Below is the solution process of the "original question" written verbatim here by re-typing the text from http://scipp.ucsc.edu/~haber/archives/physics116C11/mathphysC6sol_11.pdf.
Solution Process:
The Laplacian in polar coordinates is
$$\nabla^2 = \frac{1}{r} \frac{d}{dr} \bigg( r \frac{d}{dr} \bigg) + \frac{1}{r^2} \frac{d^2}{d \theta^2}$$
so that Laplace’s equation ##\nabla^2 u = 0## becomes (with ##u = R(r)\Theta(\theta)##)
$$\frac{r}{R} (rR')' = -\frac{\Theta''}{\Theta} = n^2$$
The angular dependence is ##\Theta = e^{\pm i n \theta}## and ##n## must be an integer for the function to be single-valued, ##\Theta(\theta + 2\pi) = \Theta(\theta)##. The radial equation is
$$r^2 R'' + rR' - n^2 R = 0$$
To solve this we try a solution ##R = r^{\alpha}## and substituting we find ##\alpha = \pm n##. The solution to Laplace’s equation is then
$$u = \sum_{n=0} [r^n (A_n \sin(n \theta) + B_n \cos (n\theta)) + r^{-n} (A_n ' \sin (n\theta) + B_n ' \cos (n\theta)) ]$$
To solve the requested problem, first we put ##A^′ = B^′ = 0## because the temperature would diverge in the center of the plate.
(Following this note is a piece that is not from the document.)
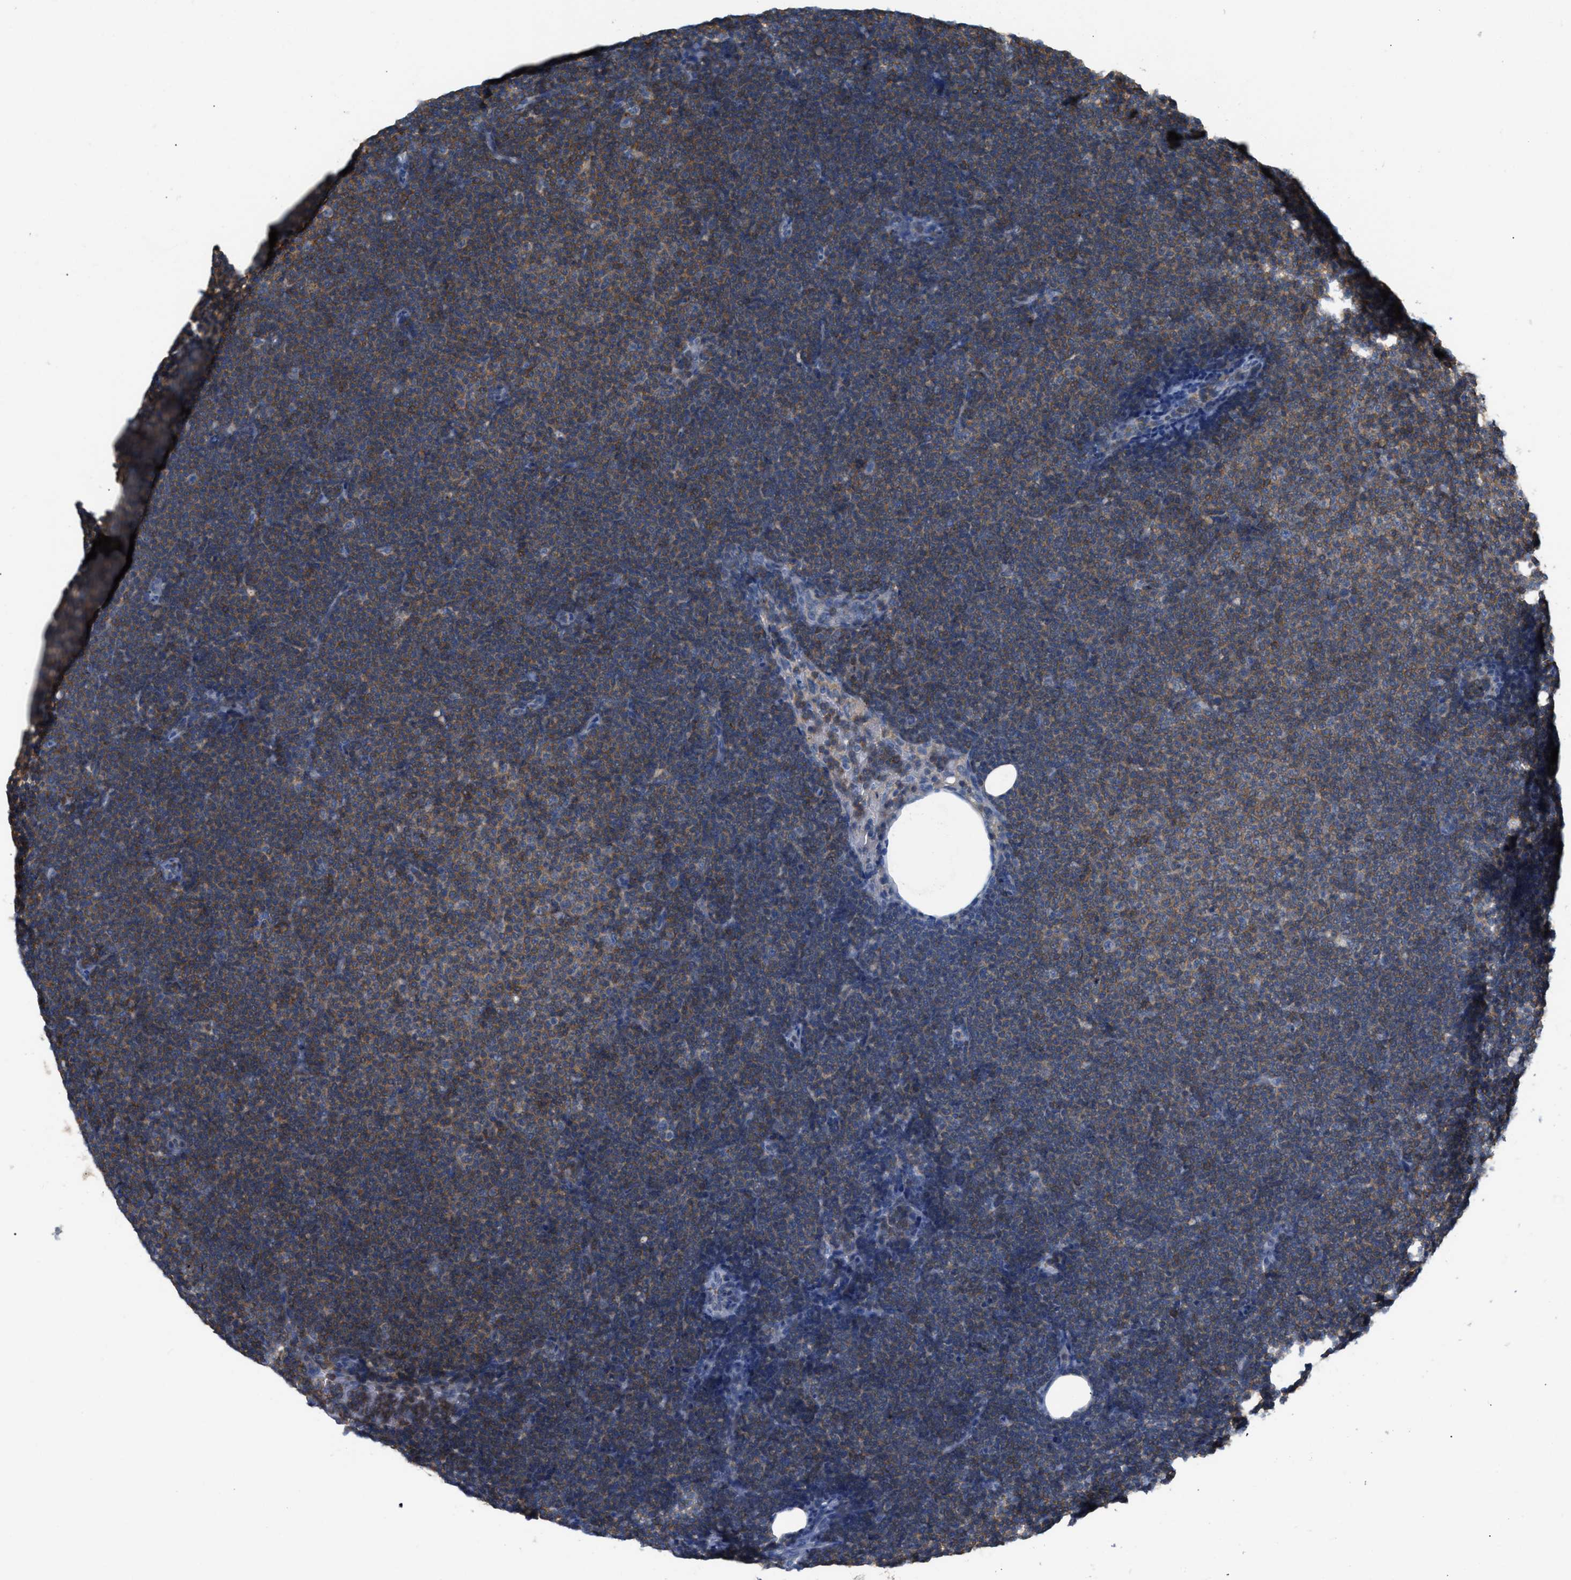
{"staining": {"intensity": "weak", "quantity": "25%-75%", "location": "cytoplasmic/membranous"}, "tissue": "lymphoma", "cell_type": "Tumor cells", "image_type": "cancer", "snomed": [{"axis": "morphology", "description": "Malignant lymphoma, non-Hodgkin's type, Low grade"}, {"axis": "topography", "description": "Lymph node"}], "caption": "Malignant lymphoma, non-Hodgkin's type (low-grade) stained with immunohistochemistry exhibits weak cytoplasmic/membranous staining in approximately 25%-75% of tumor cells. The staining was performed using DAB to visualize the protein expression in brown, while the nuclei were stained in blue with hematoxylin (Magnification: 20x).", "gene": "IL16", "patient": {"sex": "female", "age": 53}}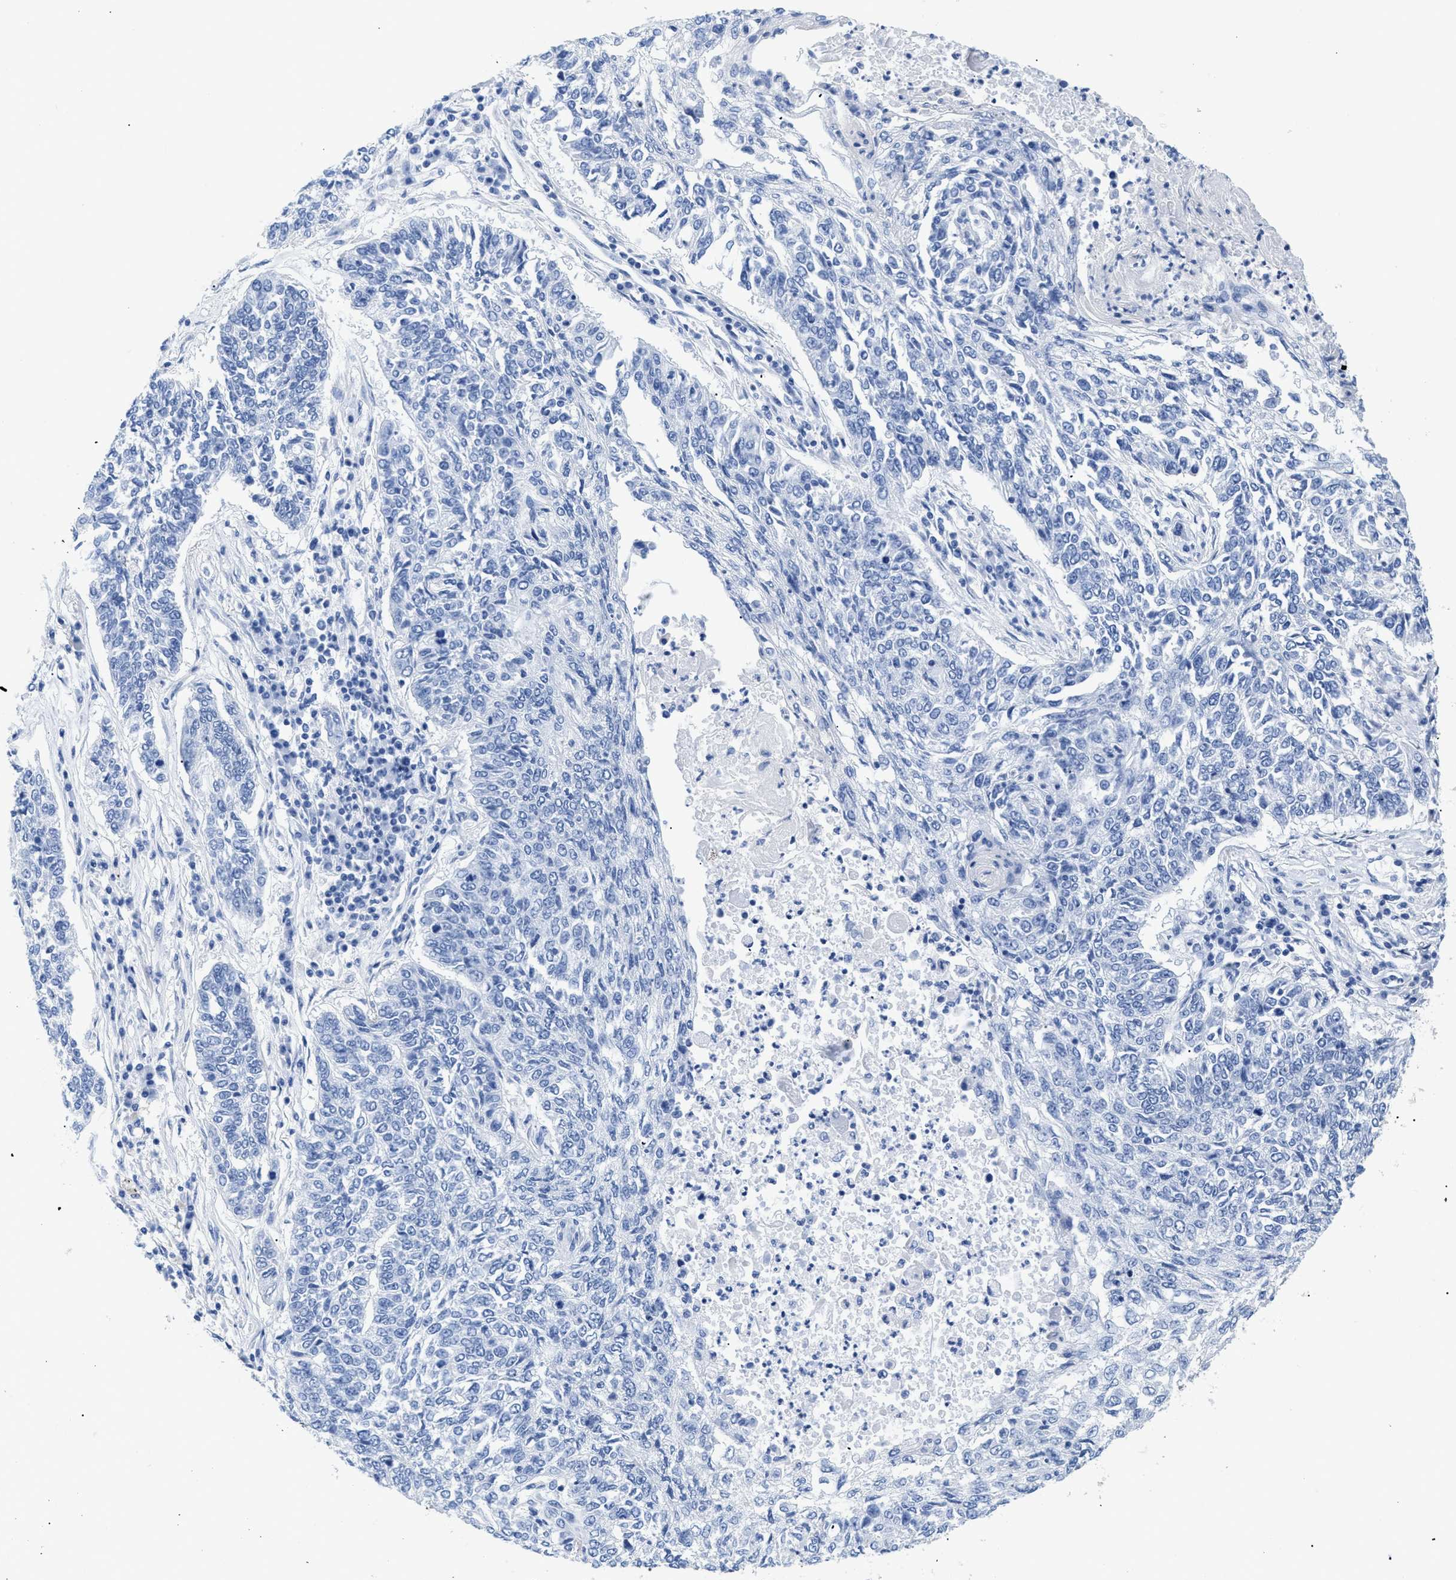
{"staining": {"intensity": "negative", "quantity": "none", "location": "none"}, "tissue": "lung cancer", "cell_type": "Tumor cells", "image_type": "cancer", "snomed": [{"axis": "morphology", "description": "Normal tissue, NOS"}, {"axis": "morphology", "description": "Squamous cell carcinoma, NOS"}, {"axis": "topography", "description": "Cartilage tissue"}, {"axis": "topography", "description": "Bronchus"}, {"axis": "topography", "description": "Lung"}], "caption": "High power microscopy micrograph of an IHC image of squamous cell carcinoma (lung), revealing no significant expression in tumor cells. (IHC, brightfield microscopy, high magnification).", "gene": "DLC1", "patient": {"sex": "female", "age": 49}}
Then we apply the boundary condition ##u(a, \theta) = 100H(−\theta + \pi)## where ##H## is the Heaviside step function:
$$u(a, \theta) = 100H (-\theta + \pi) = \sum_{n=0} a^n (A_n \sin (n\theta) + B_n \cos (n\theta) )$$
Now we must multiply this equation by ##\sin(m\theta)## or ##\cos (m\theta)## and integrate between ##(0, 2\pi)## in order to find respectively ##A_n## and ##B_n##. Because ##\int_0^\pi \cos (m\theta) d\theta = \pi \delta_{m0}##, only the constant term in the cosine series is non-zero. It is given by
$$100 \int_0^\pi d\theta = B_0 \int_0^{2\pi} d\theta = 2\pi \Longrightarrow B_0 = 50$$
$$a^n A_n = \frac{1}{\pi} \int_0^\pi 100 \sin (n\theta) d\theta = \frac{200}{n\pi} \text{ for odd } n, \text{and 0 otherwise}$$
We can rewrite the solution as
$$u = 50 + \frac{200}{\pi} \sum_{odd \; n} \bigg( \frac{r}{a}\bigg)^n \frac{\sin (n\theta)}{n}$$
My Question:
When changing the boundary condition as explained in the homework statement (i.e. constant temperatures are located at the circumference rather than the circular region itself), how would it affect the entire solution process?
If anyone can answer the question, thank you very much!